* Задание:
Измените «наставника» на «учителя» и приведите весь фрагмент исходного текста, начиная со слов «Другой нахал, крикун, теперь» и вплоть до слов «пушистым он хвостом!».

* Исходный текст:
----------
Мышонок, не видавший света,
Попал было в беду, и вот как он об ней
Рассказывал в семье своей: —
Оставя нашу нору
И перебравшися чрез гору,
Границу наших стран, пустился я бежать,
Как молодой мышонок,
Который хочет показать,
Что он уж не ребенок.
Вдруг с розмаху на двух животных набежал:
Какие звери, сам не знал,
Один так смирен, добр, так плавно выступал,
Так миловиден был собою!
Другой нахал, крикун, теперь лишь только с бою,
Весь в перьях, у него косматый крюком хвост,
Над самым лбом дрожит нарост
Какой-то огненного цвета,
И так, как две руки, служащи для полета,
Он ими так махал
И так ужасно горло драл,
Что я-таки не трус, а подавай бог ноги —
Скорее от него с дороги.
Как больно! без него я, верно бы, в другом
Нашел наставника и друга!
В глазах его была написана услуга!
Как тихо шевелил пушистым он хвостом!
С каким усердием бросал ко мне он взоры,
Смиренны, кроткие, но полные огня!
Шерсть гладкая на нем, почти как у меня,
Головка пестрая, а вдоль спины узоры,
А уши как у нас, и я по ним сужу,
Что у него должна быть симпатия с нами,
Высокородными мышами.
— А я тебе на то скажу. —
Мышонка мать остановила. —
Что этот доброхот,
Которого тебя наружность так прельстила,
Смиренник этот — Кот,
Под видом кротости, он враг наш, злой губитель,
Другой же был — Петух, смиренный кур любитель:
Не только от него не видим мы вреда
Иль огорченья,
Но сам он пищей нам бывает иногда,
Вперед по виду ты не делай заключенья3.
----------
* Предоставленные данные:

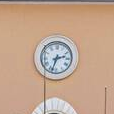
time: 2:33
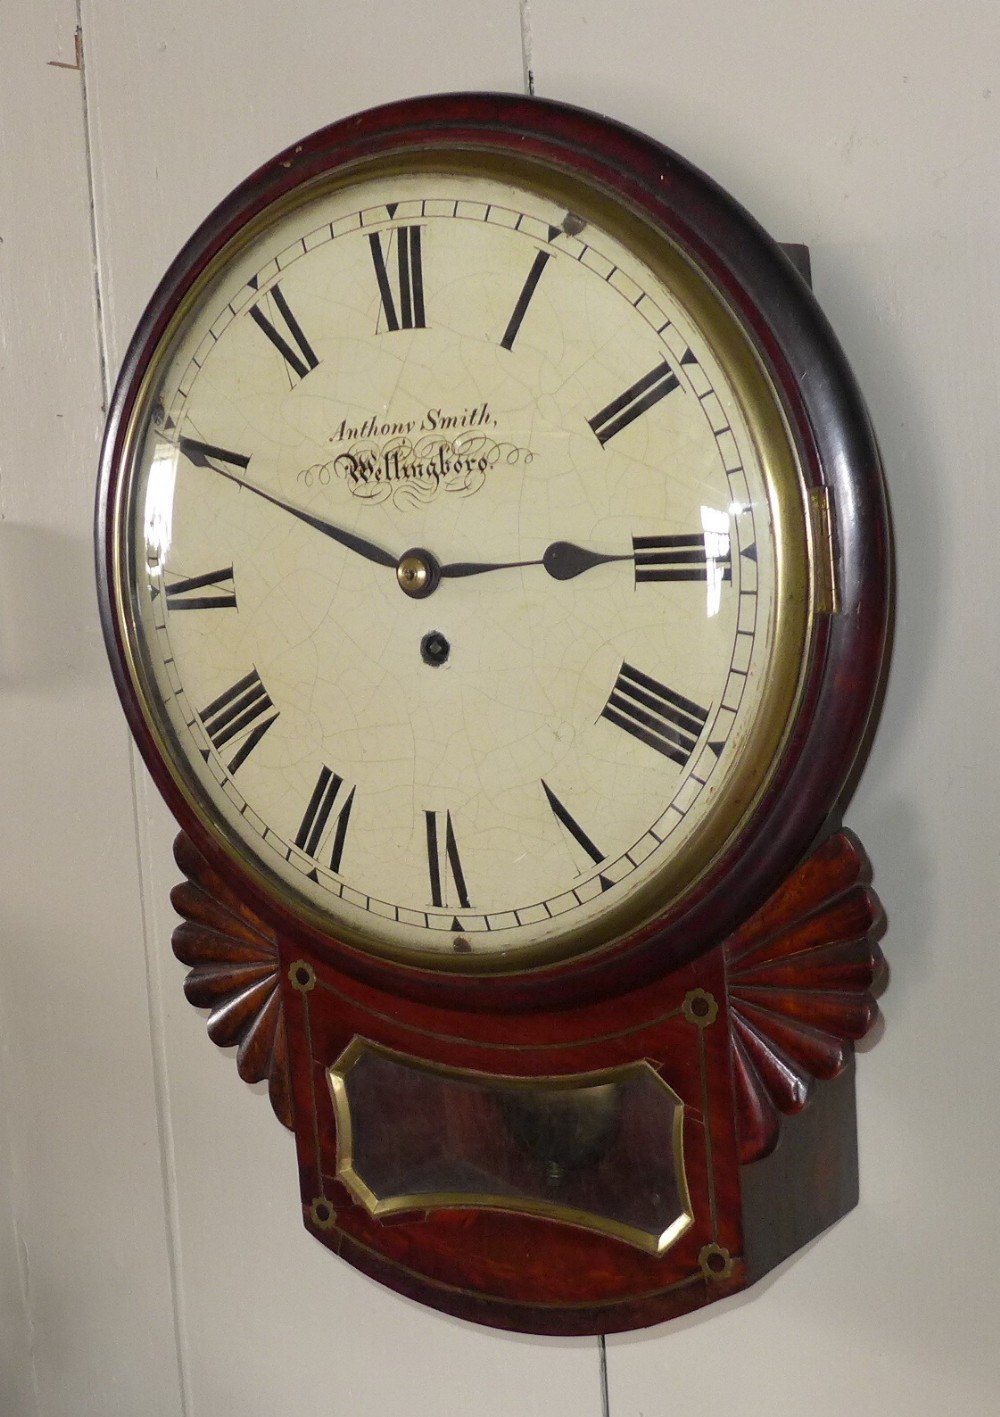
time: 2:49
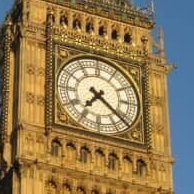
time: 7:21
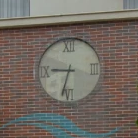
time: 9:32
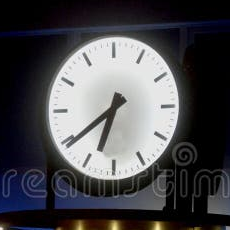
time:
----------
* Письменный ответ:
Другой нахал, крикун, теперь лишь только с бою,
Весь в перьях, у него косматый крюком хвост,
Над самым лбом дрожит нарост
Какой-то огненного цвета,
И так, как две руки, служащи для полета,
Он ими так махал
И так ужасно горло драл,
Что я-таки не трус, а подавай бог ноги —
Скорее от него с дороги.
Как больно! без него я, верно бы, в другом
Нашел учителя и друга!
В глазах его была написана услуга!
Как тихо шевелил пушистым он хвостом!